A Morgan Stanley rebuttal of SemiAnalysis's Nvidia 800V delay claim has split the AI infrastructure trade, with CPO downgrades confirmed but power architecture timelines contested.
A Morgan Stanley rebuttal of SemiAnalysis's Nvidia 800V delay claim has split the AI infrastructure trade, with CPO downgrades confirmed but power architecture timelines contested.

Morgan Stanley's Greater China semiconductor and hardware teams on June 10 issued a split verdict on SemiAnalysis's June 9 report that triggered a rout in US optical communication stocks: they agreed that co-packaged optics shipments will fall far short of market expectations through 2027, but disputed the claim that Nvidia's 800V DC power architecture has been pushed to post-2028.
"CPO near-term volume will be meaningfully below consensus, but the long-term thesis from 2028 onward remains intact," the Morgan Stanley team said in a note seen by Edgen. The bank estimated 2027 global light engine shipments at 6 million to 7 million units, versus market expectations of 20 million to 30 million — a gap of as much as 24 million units that it said will keep near-term sentiment under pressure.
Manufacturing bottlenecks are the primary constraint. TSMC plans to expand photonic integrated circuit capacity to 10,000 wafers per month by the first quarter of 2027, but system-on-integrated-chip yields remain at 50 percent to 60 percent, while downstream assembly yields are as low as 20 percent to 50 percent, the bank said. The 2026-to-2028 period will see a coexistence of pluggable optics, CPO and copper interconnects, with 1.6T and 3.2T products still dominating the market.
The stakes are high for the AI infrastructure supply chain. Optical component suppliers including Coherent and Lumentum face continued headwinds as the CPO ramp disappoints, while power equipment makers such as Delta Electronics stand to benefit if the 800V timeline holds. Morgan Stanley maintained overweight ratings on core CPO names including TSMC, arguing the real inflection begins in 2028.
Morgan Stanley's CPO forecast represents a roughly 75 percent discount to the sell-side consensus of 20 million to 30 million light engines in 2027. The bank attributed the gap to two compounding yield constraints at TSMC's advanced packaging lines.
TSMC's SoIC technology, which integrates the photonic and electronic dies, is running at 50 percent to 60 percent yield, the bank said. The downstream module assembly step — where individual components are packaged into final optical engines — is even more constrained at 20 percent to 50 percent yield. Together, these bottlenecks cap total addressable output well below what the market has been pricing in.

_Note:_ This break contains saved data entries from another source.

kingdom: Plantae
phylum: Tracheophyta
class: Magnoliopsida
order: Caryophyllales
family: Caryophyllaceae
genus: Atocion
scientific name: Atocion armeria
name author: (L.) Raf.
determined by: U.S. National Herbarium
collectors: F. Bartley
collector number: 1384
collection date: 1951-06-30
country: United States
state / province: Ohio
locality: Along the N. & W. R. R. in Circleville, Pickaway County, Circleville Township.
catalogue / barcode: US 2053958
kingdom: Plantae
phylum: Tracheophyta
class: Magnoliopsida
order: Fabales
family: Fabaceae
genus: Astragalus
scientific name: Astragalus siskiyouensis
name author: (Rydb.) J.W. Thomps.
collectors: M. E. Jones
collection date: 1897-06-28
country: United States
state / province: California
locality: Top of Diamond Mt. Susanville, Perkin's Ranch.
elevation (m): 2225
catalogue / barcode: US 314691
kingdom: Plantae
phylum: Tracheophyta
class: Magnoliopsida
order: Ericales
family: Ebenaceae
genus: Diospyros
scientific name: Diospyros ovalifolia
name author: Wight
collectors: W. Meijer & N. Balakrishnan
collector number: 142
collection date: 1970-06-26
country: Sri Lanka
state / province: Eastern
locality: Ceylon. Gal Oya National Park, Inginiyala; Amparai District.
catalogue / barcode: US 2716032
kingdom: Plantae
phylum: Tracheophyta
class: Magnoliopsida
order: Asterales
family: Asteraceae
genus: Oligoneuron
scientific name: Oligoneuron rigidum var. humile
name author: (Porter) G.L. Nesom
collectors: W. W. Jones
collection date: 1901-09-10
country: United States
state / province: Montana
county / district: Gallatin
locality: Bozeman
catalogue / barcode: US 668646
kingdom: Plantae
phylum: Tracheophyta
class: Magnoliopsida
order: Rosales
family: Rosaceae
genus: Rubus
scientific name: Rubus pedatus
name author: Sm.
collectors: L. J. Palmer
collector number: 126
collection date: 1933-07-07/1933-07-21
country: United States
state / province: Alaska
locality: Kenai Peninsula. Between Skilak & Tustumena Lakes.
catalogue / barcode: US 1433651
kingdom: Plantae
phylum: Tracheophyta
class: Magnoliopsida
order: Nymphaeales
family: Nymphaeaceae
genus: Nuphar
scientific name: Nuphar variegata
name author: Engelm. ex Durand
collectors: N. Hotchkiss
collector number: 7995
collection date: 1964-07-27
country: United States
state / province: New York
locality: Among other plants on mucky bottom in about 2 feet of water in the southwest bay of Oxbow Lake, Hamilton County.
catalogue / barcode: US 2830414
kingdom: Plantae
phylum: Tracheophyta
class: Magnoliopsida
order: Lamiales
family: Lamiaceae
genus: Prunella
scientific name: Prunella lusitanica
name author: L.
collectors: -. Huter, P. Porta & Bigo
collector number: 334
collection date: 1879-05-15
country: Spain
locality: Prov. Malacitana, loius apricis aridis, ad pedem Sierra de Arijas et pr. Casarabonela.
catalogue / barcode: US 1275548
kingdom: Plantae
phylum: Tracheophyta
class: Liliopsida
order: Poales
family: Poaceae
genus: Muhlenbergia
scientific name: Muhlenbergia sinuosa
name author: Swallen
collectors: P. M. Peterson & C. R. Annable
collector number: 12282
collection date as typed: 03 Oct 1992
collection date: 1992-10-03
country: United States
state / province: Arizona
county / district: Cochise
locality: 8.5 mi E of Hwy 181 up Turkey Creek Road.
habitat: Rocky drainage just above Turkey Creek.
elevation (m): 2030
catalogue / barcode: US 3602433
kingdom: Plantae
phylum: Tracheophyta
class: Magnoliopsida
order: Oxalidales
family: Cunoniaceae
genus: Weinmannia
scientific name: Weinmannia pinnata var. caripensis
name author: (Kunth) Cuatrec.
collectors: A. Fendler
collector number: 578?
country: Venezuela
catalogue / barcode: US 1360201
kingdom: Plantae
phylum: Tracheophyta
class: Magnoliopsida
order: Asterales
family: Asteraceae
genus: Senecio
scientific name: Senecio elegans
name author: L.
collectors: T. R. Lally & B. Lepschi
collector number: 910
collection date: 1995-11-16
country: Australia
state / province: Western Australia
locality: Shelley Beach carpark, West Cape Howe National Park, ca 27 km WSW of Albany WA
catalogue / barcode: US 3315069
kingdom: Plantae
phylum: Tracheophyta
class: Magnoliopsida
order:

The bank said the transition period from 2026 through 2028 will see three interconnect technologies competing: traditional pluggable optics (1.6T and 3.2T), CPO and near-packaged optics, and copper-based direct-attach cables. CPO's share of total optical shipments will remain small until 2028, when yields improve and hyperscaler adoption reaches critical mass.
On the power architecture front, Morgan Stanley's hardware team took direct issue with SemiAnalysis's timeline. Nvidia stated at its Taipei GTC event that 800V DC power cabinet development is on track for mass production readiness in the third quarter of 2026, according to the bank's supply chain checks.
Delta Electronics is positioned to be the first manufacturer to deliver standalone 800V DC power cabinets, with initial shipments to a North American hyperscaler expected in the fourth quarter of 2026, Morgan Stanley said. Early volumes will be limited, as 800V DC protection devices, UL certification and industry safety standards are still being finalized.
The more consequential disagreement concerns the fate of the ±400V DC architecture. SemiAnalysis argued that ±400V will continue in parallel with 800V, serving hyperscalers' own ASIC deployments. Morgan Stanley's supply chain work suggests the opposite: major cloud providers have shifted research and development resources from ±400V to 800V. Both views cannot be correct for the same set of customers and the same deployment window, creating binary risk for the power supply chain.
Three events will resolve the dispute: Delta's fourth-quarter 2026 cabinet deliveries and their recipient; year-end ±400V sidecar orders and which supplier wins them; and Nvidia's next public comments on its Rubin Ultra and Kyber product roadmaps. Until then, the AI power supply chain trades on competing narratives rather than confirmed orders.
This article is for informational purposes only and does not constitute investment advice.